Records excerpted from a collection
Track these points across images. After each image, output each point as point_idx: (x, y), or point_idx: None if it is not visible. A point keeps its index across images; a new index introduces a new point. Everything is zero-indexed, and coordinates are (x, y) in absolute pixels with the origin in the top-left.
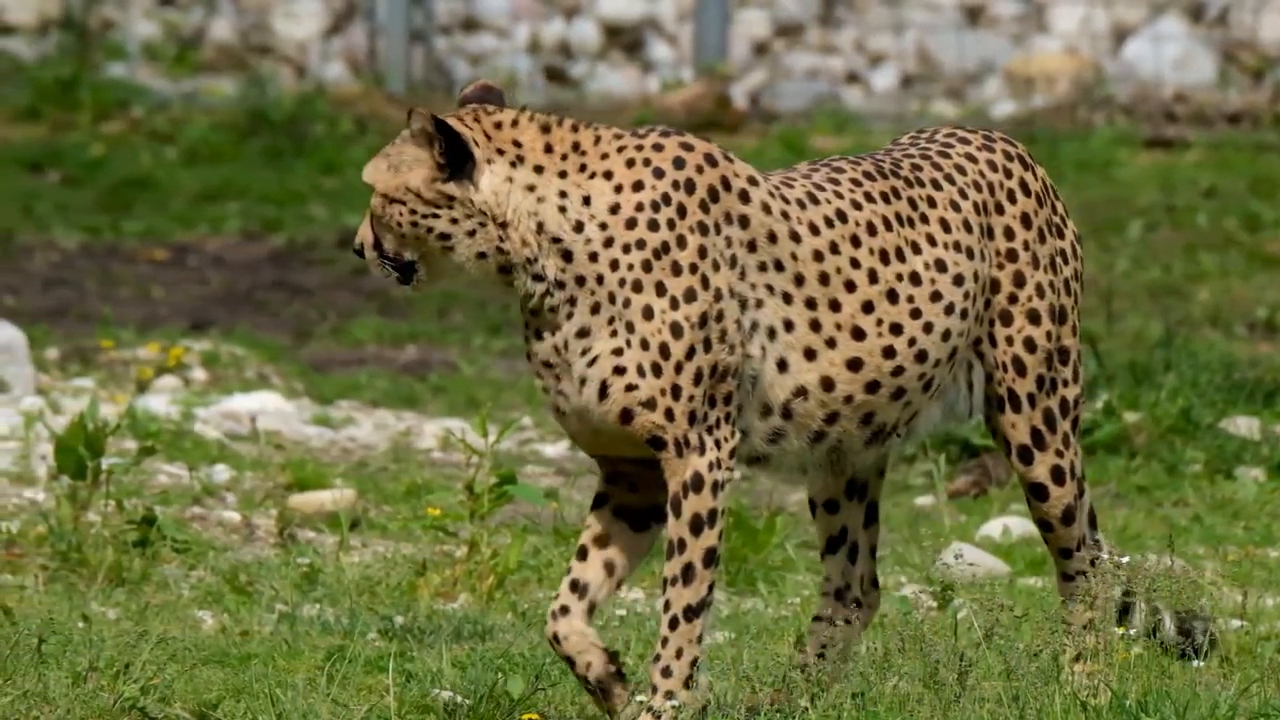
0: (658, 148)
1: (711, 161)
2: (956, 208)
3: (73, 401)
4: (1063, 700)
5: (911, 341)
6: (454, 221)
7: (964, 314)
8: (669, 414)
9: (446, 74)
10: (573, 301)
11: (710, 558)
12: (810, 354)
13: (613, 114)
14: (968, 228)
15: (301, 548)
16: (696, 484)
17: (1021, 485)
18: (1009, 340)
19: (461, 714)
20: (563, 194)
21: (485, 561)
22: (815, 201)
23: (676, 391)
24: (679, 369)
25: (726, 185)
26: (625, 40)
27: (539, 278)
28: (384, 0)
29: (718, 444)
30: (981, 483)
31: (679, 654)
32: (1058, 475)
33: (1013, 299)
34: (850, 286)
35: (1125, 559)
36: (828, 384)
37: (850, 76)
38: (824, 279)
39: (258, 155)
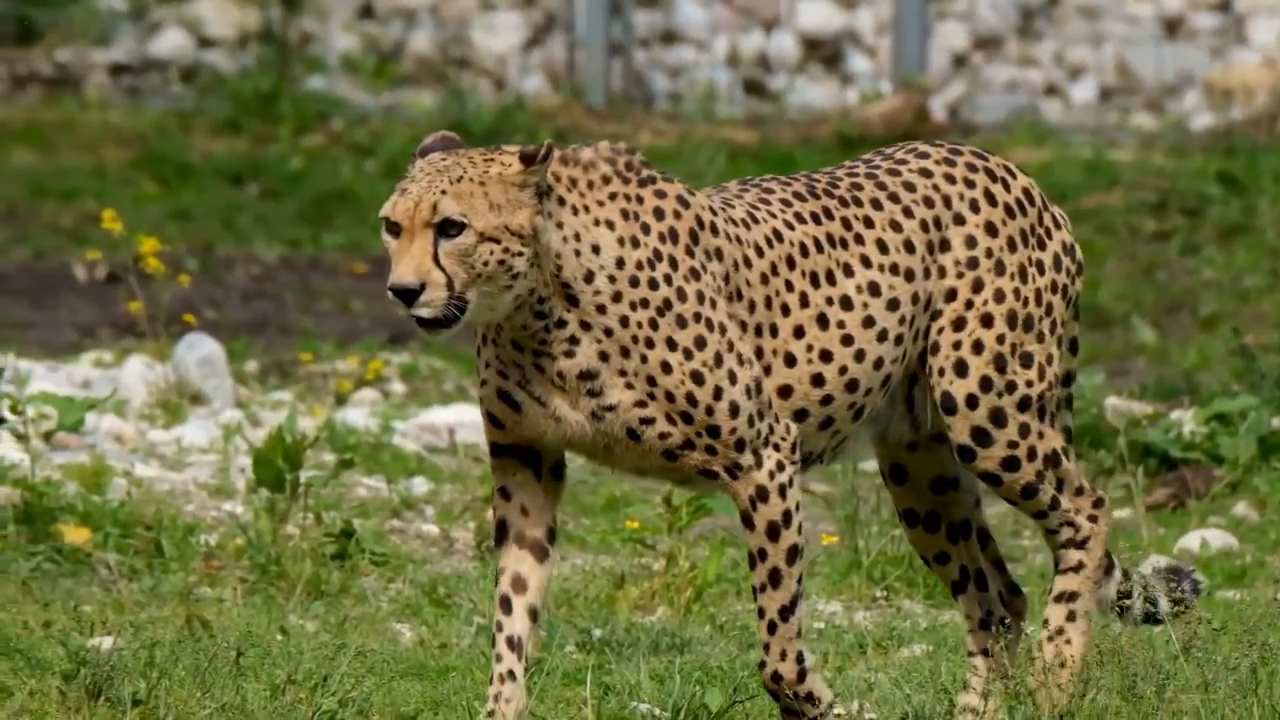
0: (639, 199)
1: (684, 204)
2: (898, 228)
3: (271, 414)
4: (1261, 713)
5: (842, 370)
6: (528, 260)
7: (899, 339)
8: (710, 450)
9: (645, 86)
10: (574, 341)
11: (793, 555)
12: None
13: (811, 126)
14: (909, 248)
15: None
16: (762, 496)
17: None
18: (956, 345)
19: None
20: (577, 236)
21: (683, 574)
22: (756, 221)
23: (715, 431)
24: (710, 411)
25: (701, 224)
26: (824, 52)
27: (541, 315)
28: (583, 13)
29: (775, 447)
30: (1180, 495)
31: (784, 655)
32: (1009, 464)
33: (969, 305)
34: (785, 310)
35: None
36: None
37: (1049, 89)
38: (767, 303)
39: None
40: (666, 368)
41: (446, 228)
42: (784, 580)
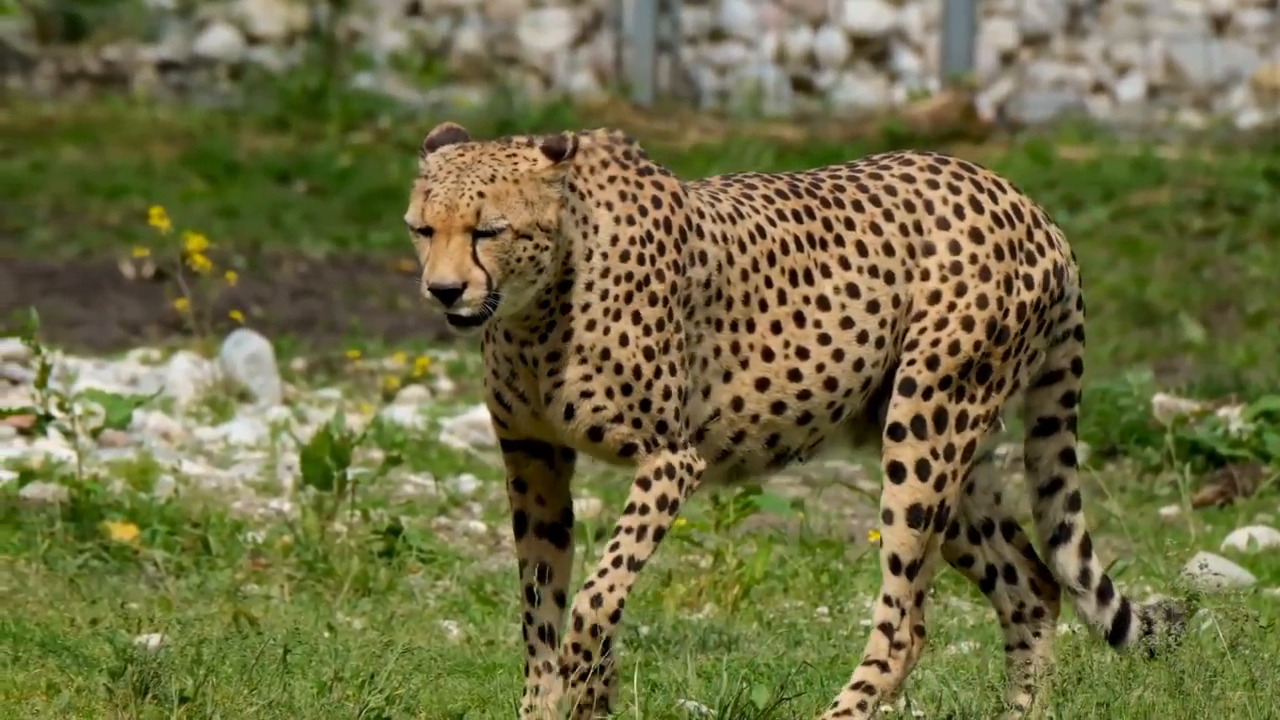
0: (638, 185)
1: (679, 201)
2: (878, 230)
3: (319, 412)
4: None
5: (820, 367)
6: (552, 254)
7: (879, 342)
8: (637, 423)
9: (693, 84)
10: (551, 326)
11: (660, 534)
12: (727, 376)
13: (858, 124)
14: (889, 250)
15: None
16: (669, 472)
17: (882, 466)
18: (934, 342)
19: None
20: (584, 219)
21: (731, 572)
22: (740, 216)
23: (646, 405)
24: (649, 386)
25: (690, 225)
26: (872, 50)
27: (545, 304)
28: (631, 10)
29: (689, 460)
30: (1227, 492)
31: (612, 589)
32: (921, 469)
33: (951, 307)
34: (763, 306)
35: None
36: (737, 403)
37: (1097, 86)
38: (746, 299)
39: None
40: (624, 340)
41: (485, 228)
42: (646, 539)
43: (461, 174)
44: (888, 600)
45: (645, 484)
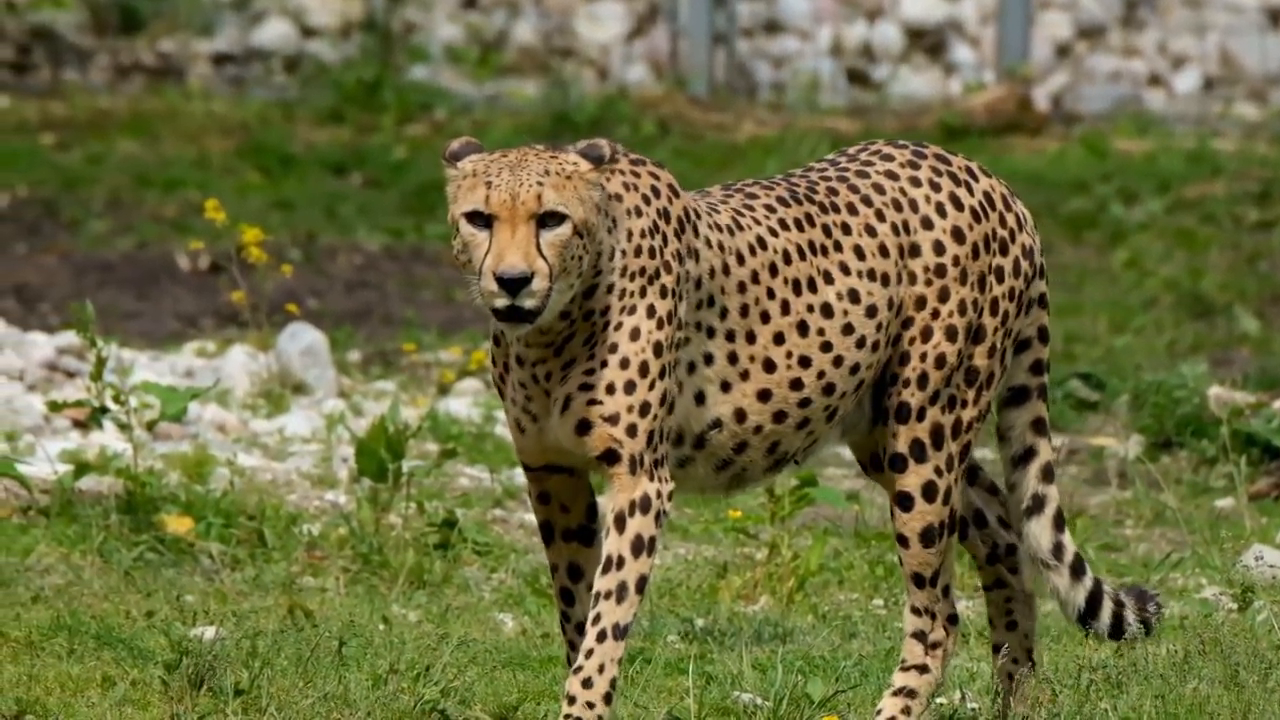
0: (636, 175)
1: (675, 193)
2: (872, 232)
3: (374, 404)
4: None
5: (820, 375)
6: (590, 257)
7: (875, 346)
8: (631, 430)
9: (748, 76)
10: (568, 339)
11: (642, 584)
12: (726, 386)
13: (914, 117)
14: (883, 252)
15: None
16: (645, 505)
17: (889, 497)
18: (923, 356)
19: (761, 716)
20: (605, 213)
21: (786, 564)
22: (740, 228)
23: (645, 409)
24: (652, 386)
25: (687, 217)
26: (927, 42)
27: (566, 314)
28: (686, 3)
29: (663, 480)
30: None
31: (602, 669)
32: (928, 491)
33: (935, 314)
34: (765, 318)
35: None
36: (740, 415)
37: (1152, 78)
38: (744, 310)
39: None
40: (635, 334)
41: (547, 219)
42: (628, 600)
43: (516, 168)
44: (916, 611)
45: (620, 523)
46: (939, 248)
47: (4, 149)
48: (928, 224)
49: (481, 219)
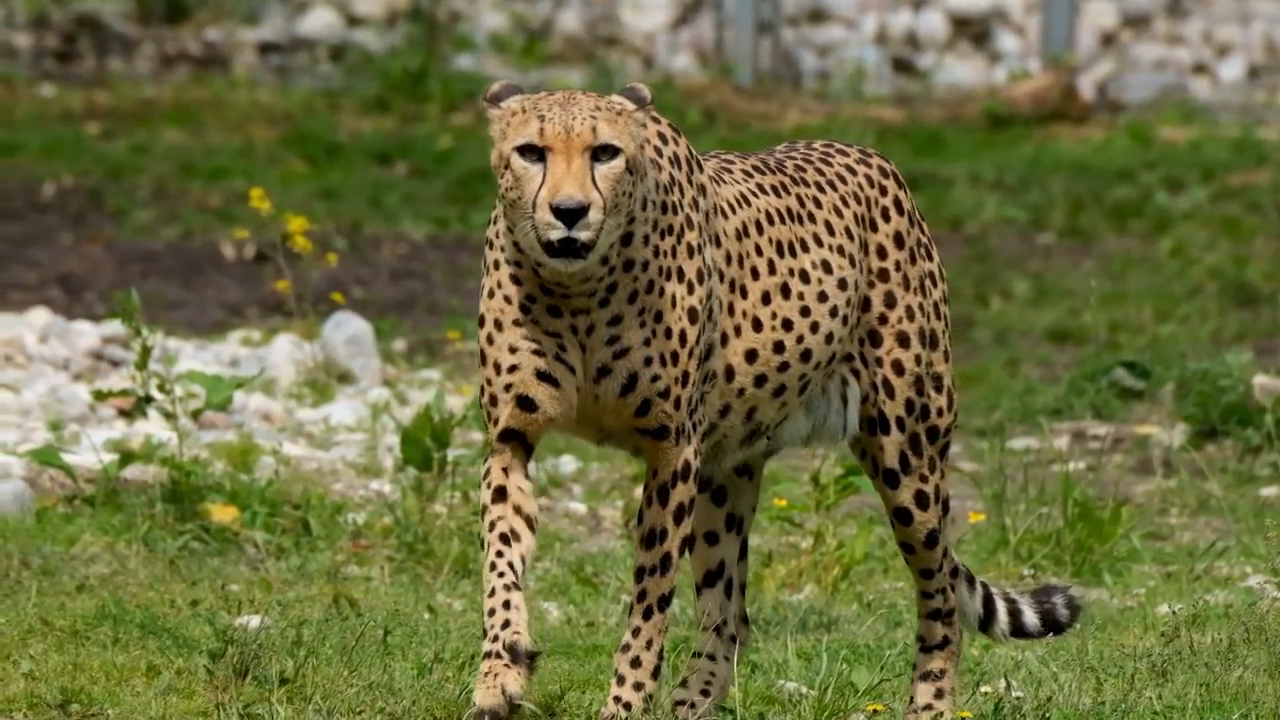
0: (643, 125)
1: (677, 133)
2: (839, 213)
3: (419, 393)
4: None
5: (799, 339)
6: (634, 200)
7: (845, 320)
8: (677, 402)
9: (794, 65)
10: (612, 289)
11: (684, 547)
12: (724, 339)
13: (959, 105)
14: (849, 234)
15: None
16: (685, 472)
17: (885, 509)
18: (879, 362)
19: (806, 705)
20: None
21: (831, 553)
22: (724, 183)
23: (685, 378)
24: (691, 354)
25: (692, 154)
26: (972, 31)
27: (606, 260)
28: None
29: (695, 428)
30: None
31: (649, 645)
32: (921, 500)
33: (883, 319)
34: (754, 273)
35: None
36: (729, 372)
37: (1197, 67)
38: (740, 260)
39: None
40: (673, 301)
41: (600, 152)
42: (672, 568)
43: (566, 104)
44: (928, 594)
45: (664, 494)
46: (882, 251)
47: (49, 138)
48: (874, 226)
49: (535, 152)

EXERCISE: The records above are to be copied exactly, with no pictures carried over.

REPLY TO THE EXERCISE:
Track these points across images. After each image, output each point as point_idx: (x, y), or point_idx: None if it is not visible. A point keeps its index across images; a new index introduces a new point. Everything is zero-indexed, and coordinates are (x, y) in absolute pixels with the origin in the top-left.
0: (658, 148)
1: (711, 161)
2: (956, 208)
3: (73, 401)
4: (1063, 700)
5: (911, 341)
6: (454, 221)
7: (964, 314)
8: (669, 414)
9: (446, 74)
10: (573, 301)
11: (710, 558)
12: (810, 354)
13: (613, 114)
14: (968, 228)
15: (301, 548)
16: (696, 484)
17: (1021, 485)
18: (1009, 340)
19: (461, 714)
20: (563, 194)
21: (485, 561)
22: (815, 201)
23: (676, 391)
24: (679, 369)
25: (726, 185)
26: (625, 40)
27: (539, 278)
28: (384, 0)
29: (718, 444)
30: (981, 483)
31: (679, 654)
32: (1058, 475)
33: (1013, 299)
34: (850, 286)
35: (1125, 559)
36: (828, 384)
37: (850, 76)
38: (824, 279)
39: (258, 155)
0: (639, 199)
1: (684, 204)
2: (898, 228)
3: (271, 414)
4: (1261, 713)
5: (842, 370)
6: (528, 260)
7: (899, 339)
8: (710, 450)
9: (645, 86)
10: (574, 341)
11: (793, 555)
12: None
13: (811, 126)
14: (909, 248)
15: None
16: (762, 496)
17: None
18: (956, 345)
19: None
20: (577, 236)
21: (683, 574)
22: (756, 221)
23: (715, 431)
24: (710, 411)
25: (701, 224)
26: (824, 52)
27: (541, 315)
28: (583, 13)
29: (775, 447)
30: (1180, 495)
31: (784, 655)
32: (1009, 464)
33: (969, 305)
34: (785, 310)
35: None
36: None
37: (1049, 89)
38: (767, 303)
39: None
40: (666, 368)
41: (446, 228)
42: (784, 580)
0: (638, 185)
1: (679, 201)
2: (878, 230)
3: (319, 412)
4: None
5: (820, 367)
6: (552, 254)
7: (879, 342)
8: (637, 423)
9: (693, 84)
10: (551, 326)
11: (660, 534)
12: (727, 376)
13: (858, 124)
14: (889, 250)
15: None
16: (669, 472)
17: (882, 466)
18: (934, 342)
19: None
20: (584, 219)
21: (731, 572)
22: (740, 216)
23: (646, 405)
24: (649, 386)
25: (690, 225)
26: (872, 50)
27: (545, 304)
28: (631, 10)
29: (689, 460)
30: (1227, 492)
31: (612, 589)
32: (921, 469)
33: (951, 307)
34: (763, 306)
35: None
36: (737, 403)
37: (1097, 86)
38: (746, 299)
39: None
40: (624, 340)
41: (485, 228)
42: (646, 539)
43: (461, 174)
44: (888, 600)
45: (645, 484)
0: (636, 175)
1: (675, 193)
2: (872, 232)
3: (374, 404)
4: None
5: (820, 375)
6: (590, 257)
7: (875, 346)
8: (631, 430)
9: (748, 76)
10: (568, 339)
11: (642, 584)
12: (726, 386)
13: (914, 117)
14: (883, 252)
15: None
16: (645, 505)
17: (889, 497)
18: (923, 356)
19: (761, 716)
20: (605, 213)
21: (786, 564)
22: (740, 228)
23: (645, 409)
24: (652, 386)
25: (687, 217)
26: (927, 42)
27: (566, 314)
28: (686, 3)
29: (663, 480)
30: None
31: (602, 669)
32: (928, 491)
33: (935, 314)
34: (765, 318)
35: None
36: (740, 415)
37: (1152, 78)
38: (744, 310)
39: None
40: (635, 334)
41: (547, 219)
42: (628, 600)
43: (516, 168)
44: (916, 611)
45: (620, 523)
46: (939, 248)
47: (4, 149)
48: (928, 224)
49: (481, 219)
0: (643, 125)
1: (677, 133)
2: (839, 213)
3: (419, 393)
4: None
5: (799, 339)
6: (634, 200)
7: (845, 320)
8: (677, 402)
9: (794, 65)
10: (612, 289)
11: (684, 547)
12: (724, 339)
13: (959, 105)
14: (849, 234)
15: None
16: (685, 472)
17: (885, 509)
18: (879, 362)
19: (806, 705)
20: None
21: (831, 553)
22: (724, 183)
23: (685, 378)
24: (691, 354)
25: (692, 154)
26: (972, 31)
27: (606, 260)
28: None
29: (695, 428)
30: None
31: (649, 645)
32: (921, 500)
33: (883, 319)
34: (754, 273)
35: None
36: (729, 372)
37: (1197, 67)
38: (740, 260)
39: None
40: (673, 301)
41: (600, 152)
42: (672, 568)
43: (566, 104)
44: (928, 594)
45: (664, 494)
46: (882, 251)
47: (49, 138)
48: (874, 226)
49: (535, 152)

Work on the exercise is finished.